Art. 14. — Di tutte le giurisdizioni, e dritti di portolania, bagliva, zecca di pesi e misure, scannaggio e simili, possedute sinora da molte Università del Regno, ne sarà fino a nostro sovrano ordine conservato da esse l’esercizio in nostro nome. Quelle possedute sinora da’ possessori de’ feudi, saranno anche date alle rispettive Università, che ne terranno l’esercizio nel modo medesimo, e ne pagheranno a titolo di annualità, quella somma, che i possessori attualmente ne percepiscono. Il capitale potrà essere affrancato alla ragione del cinque per cento. Le Università, che crederanno di aver ragione su tali corpi, potranno sperimentarle nei Tribunali competenti, senza impedirsi il pagamento.
Art. 15. — I demani, che appartenevano agli aboliti feudi, restano agli attuali possessori. Le popolazioni egualmente conserveranno gli usi civici e tutti i diritti, che attualmente posseggono su dei medesimi, fino a quando di detti demani non ne sarà con altra nostra legge determinata e regolata la divisione, proporzionata al dominio e diritti rispettivi. Intanto espressamente rimane proibita qualunque novità di fatto.

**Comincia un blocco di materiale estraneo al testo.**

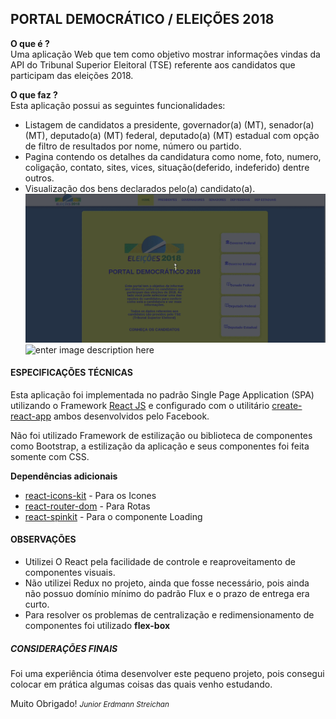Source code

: ## PORTAL DEMOCRÁTICO / ELEIÇÕES 2018
**O que é ?** <br>
Uma aplicação Web que tem como objetivo mostrar informações vindas da API do Tribunal Superior Eleitoral (TSE) referente aos candidatos que participam das eleições 2018.

**O que faz ?** <br>
Esta aplicação possui as seguintes funcionalidades:

 - Listagem de candidatos a presidente, governador(a) (MT), senador(a) (MT), deputado(a) (MT) federal, deputado(a) (MT) estadual  com opção de filtro de resultados por nome, número ou partido.
 - Pagina contendo os detalhes da candidatura como nome, foto, numero, coligação, contato, sites, vices, situação(deferido, indeferido) dentre outros.
 - Visualização dos bens declarados pelo(a) candidato(a).
![enter image description here](https://raw.githubusercontent.com/juniorstreichan/sigma-challenge-jr/master/juniorstreichan-app/src/assets/gifs/navigation.gif)
![enter image description here](https://raw.githubusercontent.com/juniorstreichan/sigma-challenge-jr/master/juniorstreichan-app/src/assets/gifs/navigation-mobile.gif)
#### ESPECIFICAÇÕES TÉCNICAS <br>
Esta aplicação foi implementada no padrão Single Page Application (SPA)
utilizando o Framework [React JS](https://reactjs.org/) e configurado com o utilitário [create-react-app](https://www.npmjs.com/package/create-react-app) ambos desenvolvidos pelo Facebook.

Não foi utilizado Framework de estilização ou biblioteca de componentes como Bootstrap, a estilização da aplicação e seus componentes foi feita somente com CSS.

**Dependências adicionais**
- [react-icons-kit](http://wmira.github.io/react-icons-kit/#/) - Para os Icones
- [react-router-dom](https://www.npmjs.com/package/react-router-dom) - Para Rotas
- [react-spinkit](http://kyleamathews.github.io/react-spinkit/) - Para o componente Loading

#### OBSERVAÇÕES <br>
- Utilizei O React pela facilidade de controle e reaproveitamento de componentes visuais.
- Não utilizei Redux no projeto, ainda que fosse necessário, pois ainda não possuo domínio mínimo do padrão Flux e o prazo de entrega era curto.
- Para resolver os problemas de centralização  e redimensionamento  de componentes foi utilizado **flex-box**

##### CONSIDERAÇÕES FINAIS <br>
Foi uma experiência ótima desenvolver este pequeno projeto, pois consegui colocar em prática algumas coisas das quais venho estudando.

Muito Obrigado!
<small>*Junior Erdmann Streichan*</small>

Art. 16. — Sarà libero ai possessori di espellere i fittuari, terminato l’affitto, e di affittare i loro fondi ad altri, o urbani o rustici che siano; ma se con iscrittura, per tolleranza o peruso, siasi contratta enfiteusi, colonia perpetua o di tempo lungo, seguirà l’espulsione dell’enfiteuta o del colono, quando per giustizia verrà accordata dal magistrato.

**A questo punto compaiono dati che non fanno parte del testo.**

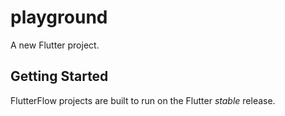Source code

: # playground

A new Flutter project.

## Getting Started

FlutterFlow projects are built to run on the Flutter _stable_ release.
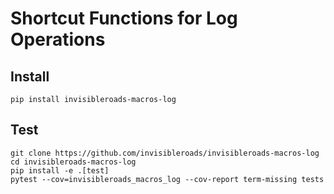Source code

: # Shortcut Functions for Log Operations

## Install

    pip install invisibleroads-macros-log

## Test

    git clone https://github.com/invisibleroads/invisibleroads-macros-log
    cd invisibleroads-macros-log
    pip install -e .[test]
    pytest --cov=invisibleroads_macros_log --cov-report term-missing tests
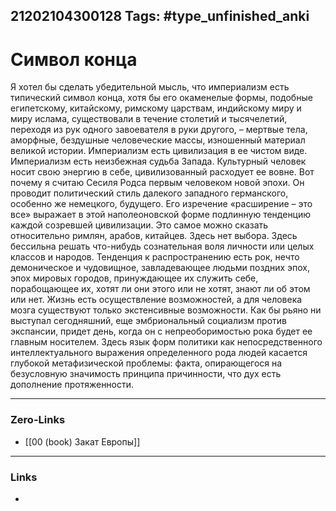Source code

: 21202104300128
Tags: #type_unfinished_anki
---
# Символ конца

Я хотел бы сделать убедительной мысль, что империализм есть типический символ конца, хотя бы его окаменелые формы, подобные египетскому, китайскому, римскому царствам, индийскому миру и миру ислама, существовали в течение столетий и тысячелетий, переходя из рук одного завоевателя в руки другого, – мертвые тела, аморфные, бездушные человеческие массы, изношенный материал великой истории. Империализм есть цивилизация в ее чистом виде. Империализм есть неизбежная судьба Запада. Культурный человек носит свою энергию в себе, цивилизованный расходует ее вовне. Вот почему я считаю Сесиля Родса первым человеком новой эпохи. Он проводит политический стиль далекого западного германского, особенно же немецкого, будущего. Его изречение «расширение – это все» выражает в этой наполеоновской форме подлинную тенденцию каждой созревшей цивилизации. Это самое можно сказать относительно римлян, арабов, китайцев. Здесь нет выбора. Здесь бессильна решать что-нибудь сознательная воля личности или целых классов и народов. Тенденция к распространению есть рок, нечто демоническое и чудовищное, завладевающее людьми поздних эпох, эпох мировых городов, принуждающее их служить себе, порабощающее их, хотят ли они этого или не хотят, знают ли об этом или нет. Жизнь есть осуществление возможностей, а для человека мозга существуют только экстенсивные возможности. Как бы рьяно ни выступал сегодняшний, еще эмбриональный социализм против экспансии, придет день, когда он с непреоборимостью рока будет ее главным носителем. Здесь язык форм политики как непосредственного интеллектуального выражения определенного рода людей касается глубокой метафизической проблемы: факта, опирающегося на безусловную значимость принципа причинности, что дух есть дополнение протяженности.

---
### Zero-Links
- [[00 (book) Закат Европы]]
---
### Links
-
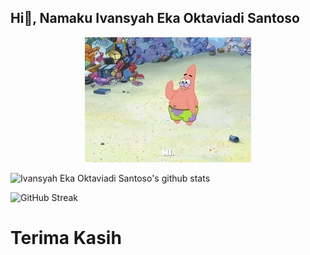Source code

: ## Hi👋, Namaku Ivansyah Eka Oktaviadi Santoso


<div align = "center" style = "width: 100%;">
  
  ![](https://github.com/I4annet/I4annet/blob/main/asset/hi.gif)

</div>

  
![Ivansyah Eka Oktaviadi Santoso's github stats](https://github-readme-stats.vercel.app/api?username=I4annet&theme=dark&show_icons=true)

![GitHub Streak](https://streak-stats.demolab.com/?user=I4annet&theme=dark)

# Terima Kasih
<!--
**I4annet/I4annet** is a ✨ _special_ ✨ repository because its `README.md` (this file) appears on your GitHub profile.

Here are some ideas to get you started:

- 🔭 I’m currently working on ...
- 🌱 I’m currently learning ...
- 👯 I’m looking to collaborate on ...
- 🤔 I’m looking for help with ...
- 💬 Ask me about ...
- 📫 How to reach me: ...
- 😄 Pronouns: ...
- ⚡ Fun fact: ...
-->
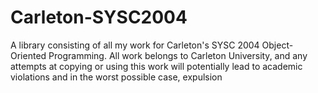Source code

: # Carleton-SYSC2004
A library consisting of all my work for Carleton's SYSC 2004 Object-Oriented Programming. All work belongs to Carleton University, and any attempts at copying or using this work will potentially lead to academic violations and in the worst possible case, expulsion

Art. 17. — La feudalità degli officl è soppressa. Nientedimeno i possessori attuali continueranno a goderne provvisoriamente fino a nostra nuova disposizione.
Art. 18. — Le dogane, piazze, ed altri dritti simili, estinta anche la qualità feudale, restano agli attuali possessori nel modo, come si trovano, fino a che non saranno date le disposizioni necessarie pel buon regolamento delle dogane, e per l’indennizzazione dei legittimi possessori.
Art. 19. — I suffeudi restano parimenti aboliti, ma le adoe e qualunque prestazione suffeudale, che solea pagarsi a’ possessori de’ feudi principali, saranno conservate col carattere di censi riservativi, soggette però ad essere ricomprate in denaro per lo giusto prezzo da valutarsi.
Art. 20. — Tutti i redditi feudali in denaro o in generi, che si contribuiscono per le tenasie, qualunque ne sia l’origine da’ possessori de’ fondi, saranno conservati e sottoposti alla stessa facoltà di ricomprarsi in danaro, come nell’articolo precedente.